Today will be the last Tech Tuesday for 2012 as I will be taking another one of my information slim down breaks starting next week. In the review of programming topics covered so far, I pointed out that we have not yet looked at any of the questions that arise once we have given instructions to the computer. The biggest one here is does it all work? Or are there errors? How would we know and what do we do about it?
Program errors are known as bugs and finding and getting rid of them as debugging. It is sometimes claimed that this usage goes back to a story of Grace Hopper finding a moth in the relays of Harvard’s Mark II computer. That story may or may not be apocryphal and the use of the word bug to describe a fault or error is definitely older than that. In reading up a bit for this post I discovered that Lady Ada is credited, including by Babbage himself, with having found the first error in a program for his analytical engine (Google had a Lady Ada Doodle yesterday in honor of her 197th birthday).
I first wrote about errors in the context of syntax. Syntax errors tend to be the easiest to find as generally the program will either not compile or it will not execute. The compiler or interpreter will produce some error message that identify the offending lines of code and even what the specific syntax error is. Even then sometimes some hunting around is required, for instance in the case of unbalanced blocks (meaning a missing closing element for a block such as a missing “}”).
Most of the time though the bugs we are dealing with are of a semantic nature. We think the program means one thing but when the computer executes it it really does something else. A lot of work has gone into trying to avoid this by formally verifying the correctness of software. In areas such as say the software for space rockets it is easy to see why we would want to be able to do this before launching the rocket. There are, however, some obvious and some less obvious problems with being able to do this. For starters, how do you specify what the program is supposed to be doing other than by — drum roll — writing another program?
Because formal methods are laborious and limited a lot of code does contain bugs. Some are even sufficiently famous to have their own name, such as the off-by-one error or OBOE (if you make seven cuts, how many slices of sausage do you have?). The question then is how and when do you best find bugs and get rid of them? The answer to this has changed over the years in important ways as we have moved from a waterfall model of development to the agile model.

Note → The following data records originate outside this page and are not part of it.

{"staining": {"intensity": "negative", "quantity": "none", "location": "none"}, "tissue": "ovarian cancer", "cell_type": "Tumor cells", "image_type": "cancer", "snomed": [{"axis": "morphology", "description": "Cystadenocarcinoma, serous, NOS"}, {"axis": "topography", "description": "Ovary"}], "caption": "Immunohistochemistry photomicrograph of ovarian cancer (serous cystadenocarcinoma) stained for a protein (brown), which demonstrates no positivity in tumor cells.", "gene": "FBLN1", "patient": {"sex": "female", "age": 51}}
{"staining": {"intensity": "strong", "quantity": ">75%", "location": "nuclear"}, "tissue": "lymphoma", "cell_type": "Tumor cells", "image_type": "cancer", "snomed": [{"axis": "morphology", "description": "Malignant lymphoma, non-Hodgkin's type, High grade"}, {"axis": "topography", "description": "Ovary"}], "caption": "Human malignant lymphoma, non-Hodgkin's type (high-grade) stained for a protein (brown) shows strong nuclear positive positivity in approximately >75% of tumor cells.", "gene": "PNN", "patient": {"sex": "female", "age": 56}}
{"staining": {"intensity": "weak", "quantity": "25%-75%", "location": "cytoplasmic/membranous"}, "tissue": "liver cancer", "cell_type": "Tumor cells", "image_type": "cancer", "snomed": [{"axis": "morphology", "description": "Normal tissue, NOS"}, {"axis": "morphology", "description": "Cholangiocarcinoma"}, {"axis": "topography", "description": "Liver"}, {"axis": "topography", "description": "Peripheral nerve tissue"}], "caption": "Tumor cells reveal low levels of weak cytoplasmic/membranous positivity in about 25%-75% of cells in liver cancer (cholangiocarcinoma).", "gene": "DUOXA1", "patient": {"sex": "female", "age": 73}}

As I pointed out yesterday, agile development is really the application of ideas from continuous improvement to software. One of the key ideas is to have no or minimal interim inventory as it will hide production flaws. In agile we should have a little untested code — which could hide bugs — as possible. This is accomplished through techniques such as frequent code reviews and lots of unit testing and automated black box testing (a subject of some future posts). Having fewer bugs and finding the ones that do exist more quickly helps reduce compounding effects and makes debugging a lot easier.
Debugging is the process of tracking down and eliminating bugs, which are often tracked in a system such as Bugzilla or Jira. Some engineers absolutely hate it and others love it since it can be a bit like playing detective (especially when debugging other people’s code). Even just reproducing a bug can sometimes be quite challenging. For instance, the bug may occur only in a very specific configuration of the program and in result of interaction with either underlying hardware or other software. In fact, looking for the bug may change the conditions enough for it not to occur leading to a so-called Heisenbug.
Personally I am in the camp of folks who find tracking down and fixing bugs quite satisfying. My first major debugging experience was finding bugs in an accounting system that was written in an early version of Basic that allowed only two character variable names and the system consisted of 80+ separate program files. What was your most epic bug / debugging experience?